In 1928, Alexander Fleming noticed a mold infiltrating his Staphylococcus bacteria culture plates. Fleming observed that the intruder inhibited bacterial growth and eventually found the causative antibiotic: penicillin. 

This story of a serendipitous groundbreaking discovery from a mishap is an inspiration to all scientists. It offers hope that even if an experiment fails, something extraordinary may come out of it. While everyone needs this motivation to keep going on rough days, such success stories set unrealistic expectations of a strong comeback. A more realistic scenario is that researchers lose time, samples, and effort, with no compensatory gains. 

Survivorship bias runs rampant in science. As journalists, we are privileged to cover cutting edge research and inform the community about seminal updates in life science. We report on the best publications and shine a spotlight on the study authors for their wins. These articles keep researchers motivated, informed, and excited about science, but reading only about successes makes them feel like the norm, even if these big advances are rare. This feeds the monster of imposter syndrome in an already frail “publish or perish” academic ecosystem wherein failure may feel shameful. 
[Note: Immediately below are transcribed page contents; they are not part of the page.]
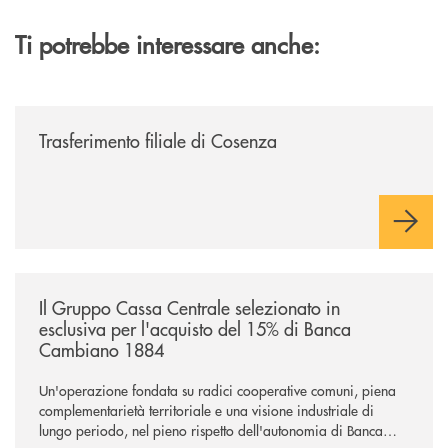
Ti potrebbe interessare anche:
/news/trasferimento-filiale-di-cosenza/
Trasferimento filiale di Cosenza
/news/il-gruppo-cassa-centrale-selezionato-in-esclusiva-per-lacquisto
Il Gruppo Cassa Centrale selezionato in
esclusiva per l'acquisto del 15% di Banca
Cambiano 1884
Un'operazione fondata su radici cooperative comuni, piena
complementarietà territoriale e una visione industriale di
lungo periodo, nel pieno rispetto dell'autonomia di Banca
So, what can we do about it? Failing is normal, but we need to normalize talking about it. Sometimes scientists fail and then eventually succeed, and sometimes they simply fail to succeed. We want to normalize both scenarios. As a step in this direction, I am thrilled to introduce our new column, “Epic Fail,” which will provide an outlet for scientists to share their failures. In our first column, Gaurav Ghag from Gilead Sciences shared how he handled the disastrous realization that he had replicated a calculation error in an experiment over the course of four years during his graduate work. 

Whether a doomed experiment became a stepping stone to success, remained a funny anecdote, or served as a lesson for personal growth, we want to hear about it! We hope to create a fail-safe space for scientists and foster camaraderie through commiseration. We look forward to your best failure stories.